• [GOAL OF THE EXERCISE]: Give the number of lines in the material below where the word "hand" shows up, without anything else.

• [RECORD SET]:
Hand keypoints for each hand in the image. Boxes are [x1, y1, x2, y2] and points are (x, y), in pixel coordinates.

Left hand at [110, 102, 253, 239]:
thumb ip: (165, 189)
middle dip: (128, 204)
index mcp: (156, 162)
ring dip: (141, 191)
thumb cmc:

==

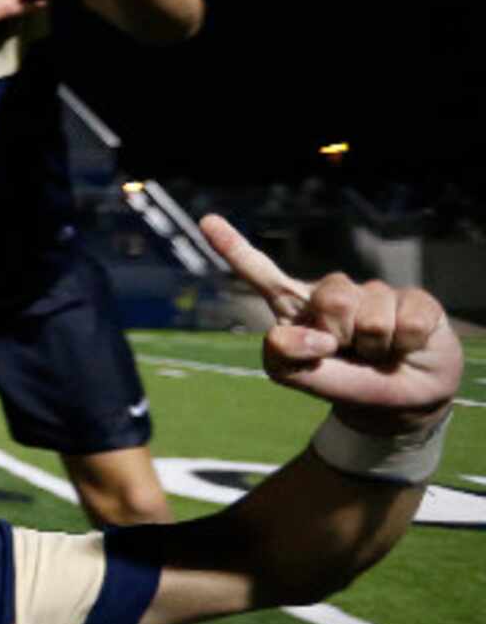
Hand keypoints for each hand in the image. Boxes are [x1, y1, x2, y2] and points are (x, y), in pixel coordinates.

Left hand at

• [RESULT]: 4